Cisco SD-WAN vEdge Routers Denial of Service Vulnerability

Vulnerability

The NETCONF process in Cisco SD-WAN vEdge Routers fails to manage memory properly when the device receives large amounts of traffic. This flaw can be triggered by an authenticated local attacker, causing the device to run out of memory and crash, leading to a denial of service (DoS) condition. Affected versions include all Cisco SD-WAN vEdge Software releases earlier than 20.6.1 and 20.7.1 [1].

Exploitation

An attacker must have local access and authentication to the device. By sending specially crafted, high-volume traffic to the NETCONF process, the attacker can exhaust available memory resources. This requires the attacker to be able to generate or direct a significant amount of network traffic toward the affected device [1].

Impact

Successful exploitation results in a complete denial of service, as the device crashes and becomes unavailable.
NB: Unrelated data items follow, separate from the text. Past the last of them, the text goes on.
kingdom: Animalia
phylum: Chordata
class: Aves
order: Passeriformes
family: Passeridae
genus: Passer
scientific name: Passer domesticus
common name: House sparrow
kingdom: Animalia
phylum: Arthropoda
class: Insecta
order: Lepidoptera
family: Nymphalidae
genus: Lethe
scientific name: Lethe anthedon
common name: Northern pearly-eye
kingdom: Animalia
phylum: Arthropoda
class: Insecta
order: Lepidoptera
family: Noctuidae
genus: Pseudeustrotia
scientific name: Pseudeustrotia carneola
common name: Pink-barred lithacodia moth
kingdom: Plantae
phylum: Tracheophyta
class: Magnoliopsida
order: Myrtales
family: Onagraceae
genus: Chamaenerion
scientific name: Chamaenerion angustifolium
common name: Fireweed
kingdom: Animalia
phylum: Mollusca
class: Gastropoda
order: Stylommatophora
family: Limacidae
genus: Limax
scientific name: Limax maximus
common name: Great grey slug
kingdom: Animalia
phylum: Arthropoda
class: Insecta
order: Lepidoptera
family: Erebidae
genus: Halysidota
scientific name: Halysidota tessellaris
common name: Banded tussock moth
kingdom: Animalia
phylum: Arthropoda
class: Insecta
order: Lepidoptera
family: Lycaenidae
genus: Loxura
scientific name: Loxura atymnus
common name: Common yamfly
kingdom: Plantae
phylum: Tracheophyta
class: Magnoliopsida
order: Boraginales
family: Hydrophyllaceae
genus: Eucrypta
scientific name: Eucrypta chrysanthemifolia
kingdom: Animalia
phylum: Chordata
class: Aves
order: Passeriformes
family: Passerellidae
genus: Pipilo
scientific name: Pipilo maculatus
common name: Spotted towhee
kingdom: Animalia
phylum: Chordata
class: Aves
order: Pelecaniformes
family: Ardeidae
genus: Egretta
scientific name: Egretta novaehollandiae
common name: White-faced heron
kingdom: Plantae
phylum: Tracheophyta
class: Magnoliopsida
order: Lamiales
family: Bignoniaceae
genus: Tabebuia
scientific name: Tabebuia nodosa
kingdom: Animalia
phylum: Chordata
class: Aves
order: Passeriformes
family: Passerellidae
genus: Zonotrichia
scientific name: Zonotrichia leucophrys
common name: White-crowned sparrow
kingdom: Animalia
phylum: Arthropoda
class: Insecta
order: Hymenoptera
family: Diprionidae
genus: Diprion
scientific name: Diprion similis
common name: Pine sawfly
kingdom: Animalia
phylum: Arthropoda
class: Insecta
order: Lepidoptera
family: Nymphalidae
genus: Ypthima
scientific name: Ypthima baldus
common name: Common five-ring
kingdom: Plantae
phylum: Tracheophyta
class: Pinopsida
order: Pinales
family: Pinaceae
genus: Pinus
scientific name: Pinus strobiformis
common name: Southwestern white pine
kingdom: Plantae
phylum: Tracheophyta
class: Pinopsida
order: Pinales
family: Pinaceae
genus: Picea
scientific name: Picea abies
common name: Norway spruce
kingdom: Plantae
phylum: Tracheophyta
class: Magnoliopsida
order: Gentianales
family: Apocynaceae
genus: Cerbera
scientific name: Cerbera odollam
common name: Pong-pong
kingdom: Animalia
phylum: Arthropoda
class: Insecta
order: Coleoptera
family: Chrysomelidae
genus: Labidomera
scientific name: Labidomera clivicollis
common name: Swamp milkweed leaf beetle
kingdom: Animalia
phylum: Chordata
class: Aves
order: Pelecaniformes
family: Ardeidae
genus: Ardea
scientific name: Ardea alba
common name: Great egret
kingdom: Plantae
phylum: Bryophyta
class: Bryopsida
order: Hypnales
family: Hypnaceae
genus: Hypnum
This disrupts network operations and may require manual intervention to restore service. The vulnerability does not allow code execution or privilege escalation; the impact is strictly availability [1].

Mitigation

Cisco has released fixed versions to address this vulnerability: Cisco SD-WAN vEdge Software releases 20.6.1 and 20.7.1. Customers running earlier releases should migrate to a fixed release. No workarounds are documented in the available advisory [1].